И вкрадчиво, но ощутимо потянула меня в сторону ворот.
– Надя, я ведь на коньках не умею, – проговорил я, ещё упираясь. – Я-то, старый дурень, думал, посижу на лавке, полюбуюсь на вас…
– Ну, полюбуетесь на меня одну, – не задумываясь, парировала она. – Я постараюсь недолго, полчасика… Ну ведь всё равно пришли уже! И вы, и я!
Что правда, то правда.
Перед колоннадой ворот, на самом ходу, дородная от надетой под белый халат дохи улыбчивая женщина торговала с лотка мороженым – вся в светящемся студёном дыму, точно раздобревшая и подобревшая на русских хлебах Снежная Королева. Мороженое в мороз – это наш фирменный шик. И ведь ели вовсю. Очередь будто плыла в фосфоресцирующем тумане.
Миновали колоннаду, и на той стороне, подальше от уличного шума, сразу стала слышнее льющаяся из динамиков на столбах сладкоголосая песня:
– А вы правда совсем не умеете? – недоверчиво спросила Надежда.
Она так и тащила меня за локоть обеими руками. Будто муравей дохлого мотылька.
– Да вот так сложилось, – ответил я.
– Может, попробуете? Я буду вас держать! – храбро пообещала она.
Я засмеялся.
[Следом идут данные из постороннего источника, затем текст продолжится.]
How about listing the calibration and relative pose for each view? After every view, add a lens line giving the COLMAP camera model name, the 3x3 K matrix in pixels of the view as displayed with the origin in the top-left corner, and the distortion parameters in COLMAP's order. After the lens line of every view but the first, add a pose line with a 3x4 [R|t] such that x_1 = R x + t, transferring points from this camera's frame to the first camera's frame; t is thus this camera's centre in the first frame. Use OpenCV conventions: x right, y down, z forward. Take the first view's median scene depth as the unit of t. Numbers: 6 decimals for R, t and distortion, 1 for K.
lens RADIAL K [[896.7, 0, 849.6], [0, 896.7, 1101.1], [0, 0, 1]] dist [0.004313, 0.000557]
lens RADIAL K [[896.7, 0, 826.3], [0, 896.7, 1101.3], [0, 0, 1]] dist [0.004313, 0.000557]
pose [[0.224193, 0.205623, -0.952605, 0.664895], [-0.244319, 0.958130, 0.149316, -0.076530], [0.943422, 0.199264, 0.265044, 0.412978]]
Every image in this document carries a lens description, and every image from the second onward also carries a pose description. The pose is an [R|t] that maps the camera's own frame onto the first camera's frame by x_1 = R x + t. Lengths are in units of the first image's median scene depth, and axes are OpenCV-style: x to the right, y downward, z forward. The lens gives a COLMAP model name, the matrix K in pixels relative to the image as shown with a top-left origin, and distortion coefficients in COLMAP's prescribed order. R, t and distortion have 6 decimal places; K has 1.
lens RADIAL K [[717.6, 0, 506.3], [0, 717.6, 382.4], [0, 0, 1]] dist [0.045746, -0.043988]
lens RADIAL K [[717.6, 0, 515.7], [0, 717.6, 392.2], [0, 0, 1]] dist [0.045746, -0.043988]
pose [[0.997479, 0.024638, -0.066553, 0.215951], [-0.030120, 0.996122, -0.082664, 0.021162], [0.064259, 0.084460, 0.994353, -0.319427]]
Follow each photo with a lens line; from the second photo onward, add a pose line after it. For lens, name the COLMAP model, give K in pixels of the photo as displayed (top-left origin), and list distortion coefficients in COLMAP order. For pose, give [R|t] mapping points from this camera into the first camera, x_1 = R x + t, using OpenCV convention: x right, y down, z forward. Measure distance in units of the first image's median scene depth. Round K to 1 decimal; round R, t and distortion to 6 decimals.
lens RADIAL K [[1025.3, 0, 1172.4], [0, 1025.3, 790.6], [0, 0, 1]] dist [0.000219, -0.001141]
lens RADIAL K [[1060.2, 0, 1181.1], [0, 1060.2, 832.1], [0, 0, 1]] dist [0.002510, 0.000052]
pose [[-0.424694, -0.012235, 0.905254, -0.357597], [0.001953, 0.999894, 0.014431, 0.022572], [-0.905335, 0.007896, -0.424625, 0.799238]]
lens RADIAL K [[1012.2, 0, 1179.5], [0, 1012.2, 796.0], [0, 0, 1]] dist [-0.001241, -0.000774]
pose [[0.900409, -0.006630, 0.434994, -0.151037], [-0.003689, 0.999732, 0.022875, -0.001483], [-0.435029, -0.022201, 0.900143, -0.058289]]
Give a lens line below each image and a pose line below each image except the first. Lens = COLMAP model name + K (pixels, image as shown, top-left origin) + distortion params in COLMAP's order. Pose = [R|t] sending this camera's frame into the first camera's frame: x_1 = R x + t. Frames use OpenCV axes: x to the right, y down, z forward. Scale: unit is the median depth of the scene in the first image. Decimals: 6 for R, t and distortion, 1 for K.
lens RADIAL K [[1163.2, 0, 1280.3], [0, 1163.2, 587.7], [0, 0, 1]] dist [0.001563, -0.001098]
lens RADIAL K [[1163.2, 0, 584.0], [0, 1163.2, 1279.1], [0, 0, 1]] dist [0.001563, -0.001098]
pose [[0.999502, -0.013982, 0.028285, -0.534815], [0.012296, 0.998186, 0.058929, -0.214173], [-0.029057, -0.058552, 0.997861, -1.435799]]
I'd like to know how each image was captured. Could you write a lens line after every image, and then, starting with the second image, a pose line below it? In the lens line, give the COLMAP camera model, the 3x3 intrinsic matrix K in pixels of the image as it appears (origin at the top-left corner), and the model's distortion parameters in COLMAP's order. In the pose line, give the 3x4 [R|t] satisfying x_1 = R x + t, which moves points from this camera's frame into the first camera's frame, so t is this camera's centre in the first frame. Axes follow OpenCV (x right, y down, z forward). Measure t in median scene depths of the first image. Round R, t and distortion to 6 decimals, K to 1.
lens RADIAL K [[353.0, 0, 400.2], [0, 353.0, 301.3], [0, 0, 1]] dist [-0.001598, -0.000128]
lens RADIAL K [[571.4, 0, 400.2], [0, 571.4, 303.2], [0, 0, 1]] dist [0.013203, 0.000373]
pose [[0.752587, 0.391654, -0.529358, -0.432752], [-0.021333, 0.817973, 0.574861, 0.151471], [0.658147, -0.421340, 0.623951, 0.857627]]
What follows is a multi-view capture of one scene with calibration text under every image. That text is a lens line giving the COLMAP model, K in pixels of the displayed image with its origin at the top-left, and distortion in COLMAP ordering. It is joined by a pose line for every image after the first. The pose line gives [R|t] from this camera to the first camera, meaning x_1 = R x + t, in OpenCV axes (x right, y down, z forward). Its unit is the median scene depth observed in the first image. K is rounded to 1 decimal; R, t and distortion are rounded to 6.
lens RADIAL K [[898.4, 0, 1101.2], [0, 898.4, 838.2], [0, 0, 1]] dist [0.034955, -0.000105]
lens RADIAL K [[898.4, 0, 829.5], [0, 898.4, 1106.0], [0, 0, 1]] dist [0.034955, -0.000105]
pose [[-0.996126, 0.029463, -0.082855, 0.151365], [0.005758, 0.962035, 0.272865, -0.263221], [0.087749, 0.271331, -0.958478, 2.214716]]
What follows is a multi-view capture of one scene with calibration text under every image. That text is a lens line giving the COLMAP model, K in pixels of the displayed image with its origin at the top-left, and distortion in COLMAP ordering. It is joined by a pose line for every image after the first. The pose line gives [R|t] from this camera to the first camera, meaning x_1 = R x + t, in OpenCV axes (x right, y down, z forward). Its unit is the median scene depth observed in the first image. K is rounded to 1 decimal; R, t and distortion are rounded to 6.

Мне стало бесшабашно и легко. Всё равно уже всё случилось.
– Надя, ласточка, мне послезавтра опять за кордон ехать. Ты представляешь, что будет, если я себе что-нибудь сломаю? Или просто морду расквашу? Войду на конференцию, а глаз подбит, и лиловый нос набок. Что ж это будет за конференция?
– Ну и семейка у вас, – сказала она со вздохом. – Никто себе не принадлежит. Даже непонятно, как с вами дружить.
Я не сразу нашёлся, что ответить.
– Романтика, – сказал я.
– Знаете, я романтику как-то иначе себе представляла.
Я заинтересовался совершенно искренне.
– Как?
– Ну… Погода-природа, любовь-морковь… Звёзды, соловьи… А иногда для остроты – мы сидим себе под цветущим кустом, и тут фашистский шпион ползёт. Мы его в четыре руки вяжем и тащим в ближайший райотдел НКВД. Потом, натурально, опять под куст. Усталые, но довольные. Пока смерть не разлучит нас. А тут, получается, я – до гроба, а мужчина мой – до свистка.
– У нас советская романтика, Надя.
– А-а… – понимающе сказала она. Подумала и добавила: – Плохо моё дело.